TASK GOAL →
Continue the passage describing the processing unit of the measuring device, starting after its final sentence.

(PASSAGE PROVIDED)

Preferably, the processing unit is provided for a tuning-free mode of operation. As a result, a measuring time can advantageously be reduced. With the aid of a tuning-free mode of operation, a measurement can be performed without requiring that a characteristic of the processing unit, such as a value of an electronic component of the processing unit, be adapted to a condition of the measurement.
It is also proposed that the processing unit is intended for processing the measurement signal by means of an auxiliary signal in order to generate an evaluation signal. As a result, measurement information carried by the measurement signal can be drawn with high flexibility, for instance for controlling the auxiliary signal, from the measurement signal for evaluation. Advantageously, the measurement signal can be mixed with the auxiliary signal in the processing unit, as a result of which an evaluation signal that is suitable, for instance in its frequency, for evaluation can be generated especially simply.
In an advantageous embodiment of the invention, it is proposed that the measuring device has a receiver unit for receiving the measurement signal, in which unit, in operation, the measurement signal is mixed with an auxiliary signal. As a result, an especially compact construction of the processing unit can be attained.
It is furthermore proposed that the processing unit includes a filter device, which has the frequency response. Frequencies that interfere with processing the measurement signal can advantageously be suppressed, and as a result the measurement quality can be enhanced. In processing a signal that has an oscillating variable, the variable can be converted into a further oscillating variable. For instance, the filter device can convert an oscillating current signal into an oscillating voltage signal. The filter device is embodied for instance as a frequency filter. The filter device can furthermore be embodied as an adaptation filter that is intended for adapting a signal power of a signal supplied to the filter device.

(End PASSAGE PROVIDED)
(ENTRIES SHOWN)

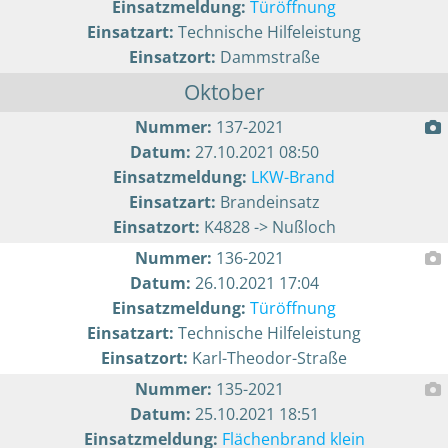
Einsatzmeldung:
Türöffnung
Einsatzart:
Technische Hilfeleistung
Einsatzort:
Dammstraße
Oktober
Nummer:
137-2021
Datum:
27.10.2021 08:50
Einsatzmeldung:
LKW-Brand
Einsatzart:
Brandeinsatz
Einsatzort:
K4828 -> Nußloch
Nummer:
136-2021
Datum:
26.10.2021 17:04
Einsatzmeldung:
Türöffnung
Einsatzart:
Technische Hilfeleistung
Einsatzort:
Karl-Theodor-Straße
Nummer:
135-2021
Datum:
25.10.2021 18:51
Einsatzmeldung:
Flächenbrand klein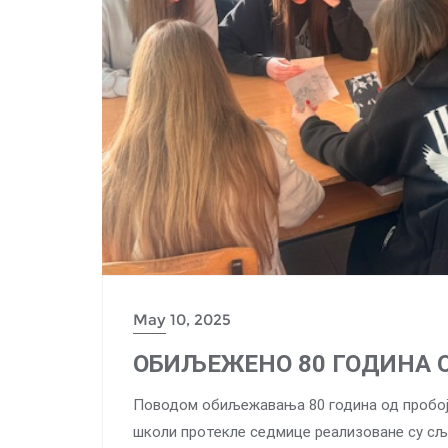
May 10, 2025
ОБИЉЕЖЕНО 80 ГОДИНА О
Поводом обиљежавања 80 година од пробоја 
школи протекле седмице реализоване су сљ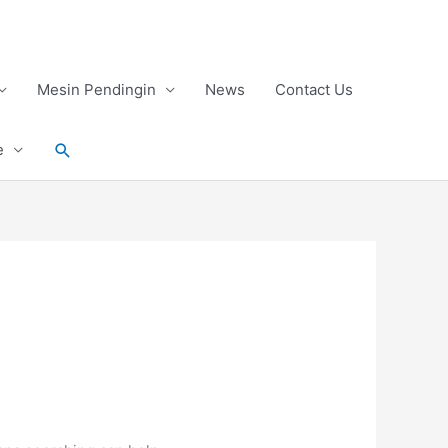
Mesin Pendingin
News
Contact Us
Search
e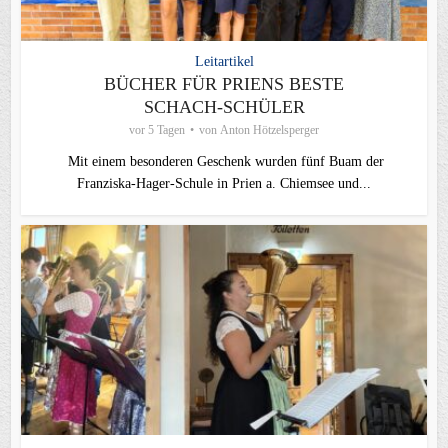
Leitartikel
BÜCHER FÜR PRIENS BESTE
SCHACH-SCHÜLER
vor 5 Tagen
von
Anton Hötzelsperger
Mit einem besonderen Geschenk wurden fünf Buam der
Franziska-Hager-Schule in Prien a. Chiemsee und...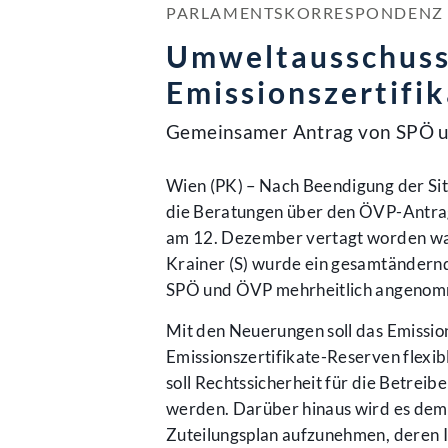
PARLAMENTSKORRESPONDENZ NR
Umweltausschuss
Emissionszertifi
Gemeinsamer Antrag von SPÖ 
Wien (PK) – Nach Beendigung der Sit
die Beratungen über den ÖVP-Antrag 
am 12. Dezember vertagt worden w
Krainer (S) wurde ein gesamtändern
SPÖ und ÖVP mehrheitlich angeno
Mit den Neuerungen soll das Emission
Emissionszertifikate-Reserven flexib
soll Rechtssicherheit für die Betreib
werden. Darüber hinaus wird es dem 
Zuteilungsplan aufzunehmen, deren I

(End ENTRIES SHOWN)
(ENTRIES SHOWN)

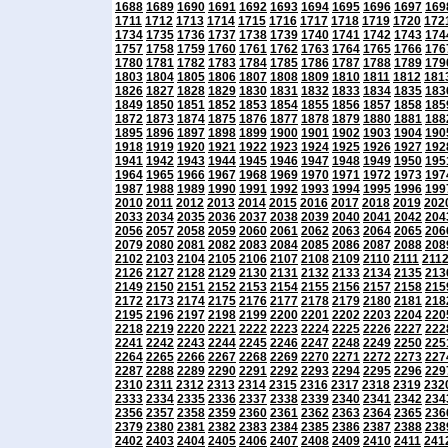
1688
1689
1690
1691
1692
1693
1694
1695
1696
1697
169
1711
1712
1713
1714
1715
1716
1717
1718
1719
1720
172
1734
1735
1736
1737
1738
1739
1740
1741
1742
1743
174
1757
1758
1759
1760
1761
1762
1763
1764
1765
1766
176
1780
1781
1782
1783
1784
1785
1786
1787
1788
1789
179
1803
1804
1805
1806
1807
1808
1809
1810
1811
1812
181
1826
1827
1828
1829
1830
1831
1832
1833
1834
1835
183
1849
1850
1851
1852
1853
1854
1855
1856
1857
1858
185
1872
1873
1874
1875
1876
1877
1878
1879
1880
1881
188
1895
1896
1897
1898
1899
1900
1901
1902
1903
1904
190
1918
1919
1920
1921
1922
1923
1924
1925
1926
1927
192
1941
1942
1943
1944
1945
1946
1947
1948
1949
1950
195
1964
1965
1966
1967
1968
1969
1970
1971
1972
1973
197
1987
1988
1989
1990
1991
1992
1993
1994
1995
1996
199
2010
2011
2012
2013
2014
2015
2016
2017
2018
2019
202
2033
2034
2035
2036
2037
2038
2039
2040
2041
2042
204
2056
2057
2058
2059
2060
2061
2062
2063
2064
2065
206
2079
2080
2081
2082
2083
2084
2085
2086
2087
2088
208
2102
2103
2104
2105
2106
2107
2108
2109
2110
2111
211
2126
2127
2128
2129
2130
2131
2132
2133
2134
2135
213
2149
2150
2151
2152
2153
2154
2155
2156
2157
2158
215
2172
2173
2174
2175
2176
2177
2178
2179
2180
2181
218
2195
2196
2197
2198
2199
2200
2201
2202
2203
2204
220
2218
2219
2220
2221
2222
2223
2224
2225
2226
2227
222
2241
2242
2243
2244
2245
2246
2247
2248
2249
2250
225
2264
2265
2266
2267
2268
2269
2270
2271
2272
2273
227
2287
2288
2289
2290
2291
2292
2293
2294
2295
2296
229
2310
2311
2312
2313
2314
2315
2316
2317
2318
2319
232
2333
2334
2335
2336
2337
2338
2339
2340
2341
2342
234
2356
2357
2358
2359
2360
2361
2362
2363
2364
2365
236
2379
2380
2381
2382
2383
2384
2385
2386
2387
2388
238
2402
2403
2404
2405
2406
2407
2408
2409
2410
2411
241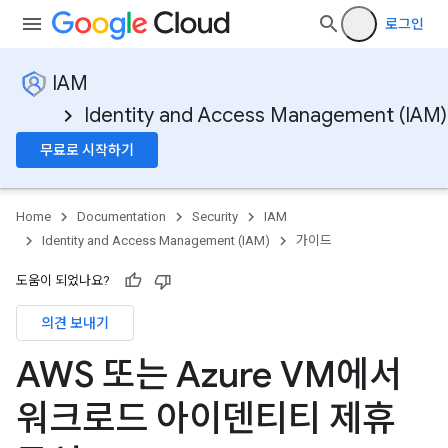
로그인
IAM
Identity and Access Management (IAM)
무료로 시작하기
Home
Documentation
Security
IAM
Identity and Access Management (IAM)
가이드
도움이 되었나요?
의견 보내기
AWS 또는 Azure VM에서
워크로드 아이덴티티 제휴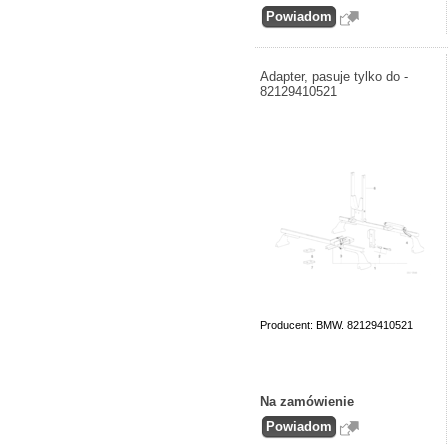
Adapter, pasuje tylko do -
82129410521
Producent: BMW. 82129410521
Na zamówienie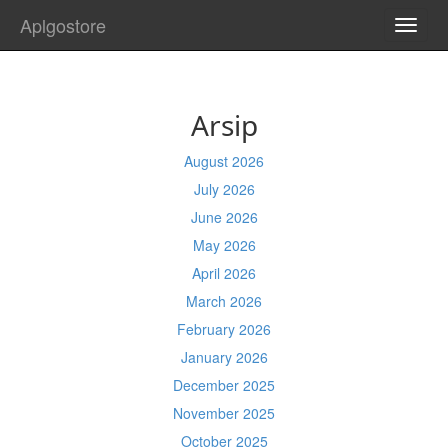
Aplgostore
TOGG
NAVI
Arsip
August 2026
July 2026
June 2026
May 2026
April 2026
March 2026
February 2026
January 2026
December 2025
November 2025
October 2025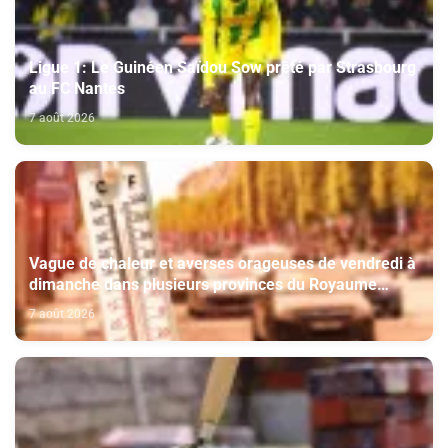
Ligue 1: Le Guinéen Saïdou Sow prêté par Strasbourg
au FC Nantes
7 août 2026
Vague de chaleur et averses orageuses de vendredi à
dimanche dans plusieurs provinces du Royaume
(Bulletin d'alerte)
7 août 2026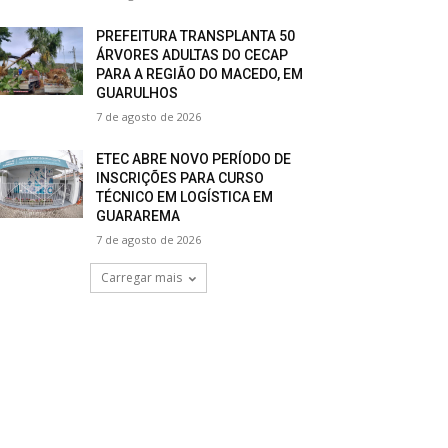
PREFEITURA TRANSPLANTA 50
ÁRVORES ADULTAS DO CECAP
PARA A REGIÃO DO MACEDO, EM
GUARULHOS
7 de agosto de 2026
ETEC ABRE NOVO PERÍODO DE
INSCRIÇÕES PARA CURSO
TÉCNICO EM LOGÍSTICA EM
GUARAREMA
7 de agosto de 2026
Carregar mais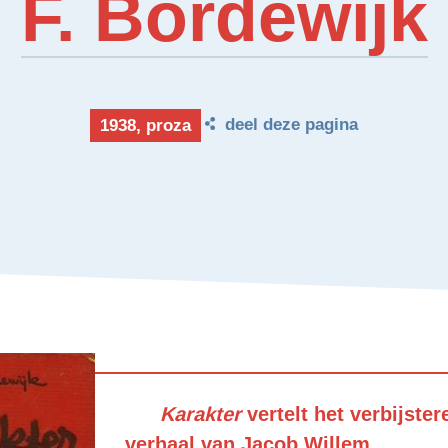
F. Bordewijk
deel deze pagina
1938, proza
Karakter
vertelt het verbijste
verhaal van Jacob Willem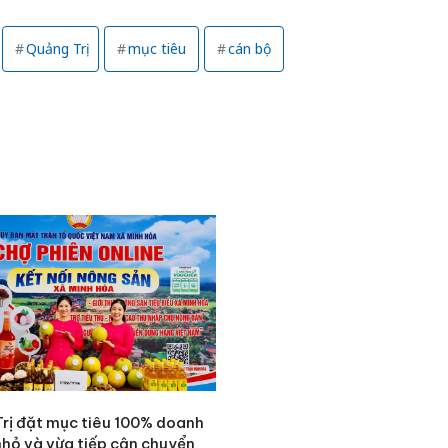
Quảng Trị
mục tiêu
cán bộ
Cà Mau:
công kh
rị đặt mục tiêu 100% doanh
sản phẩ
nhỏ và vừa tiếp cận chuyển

(End ENTRIES SHOWN)

ANSWER SPACE →
In this connection, it is proposed that the processing unit is intended for processing the measurement signal by means of the auxiliary signal, and the filter device serves to filter the auxiliary signal. As a result, an especially effective processing process of the measurement signal can be attained. The measurement signal is transmitted in the course of a measurement operation in a plurality of measurement frequency ranges, for instance, that are selected purposefully for high measurement precision. The auxiliary signal can be adapted to a preferred measurement frequency range of the measurement signal in a simple way by associating each of the resonant frequency ranges of the frequency response to a particular measurement frequency range of the measurement signal.
If the filter device includes an at least third-order filter circuit, then especially effective suppression of unwanted frequencies can be attained. The order of a filter circuit in particular describes the decrease in the amplitude ratio of an output signal, which is excited by an input signal supplied to the filter circuit, to the input signal above or below a limit frequency that characterizes a bandpass width of the filter circuit. If n is the order of the filter circuit, then the decrease n amounts for instance to 20 dB per frequency decade. If the filter circuit is of a higher order, such as the fourth, fifth, or higher order, then the resonant frequency ranges of the frequency response can moreover be generated with high flexibility.
In a further embodiment, it is proposed that the measurement signal is embodied as a bandwidth signal; as a result, high information density and thus high precision in processing, especially in evaluating the measurement signal, can be attained. The measurement signal can simultaneously have a plurality of sharp measurement frequencies within one measurement frequency range. Moreover, the measurement signal can have a continuum of measurement frequencies that extends over one measurement frequency range.
In this connection, it is proposed that the processing unit is intended for processing the measurement signal by means of an auxiliary signal which is embodied as a bandwidth signal. As a result, processing, and in particular optimized utilization of measurement information in the measurement signal, can be attained that is advantageously adapted to the embodiment of the measurement signal as a bandwidth signal.
It is furthermore proposed that the measuring device have an at least partly automatic calibration mode, in which a measurement frequency range for the measurement signal is adapted to at least one of the resonant frequency ranges, which offers an advantageous enhancement of the measurement quality.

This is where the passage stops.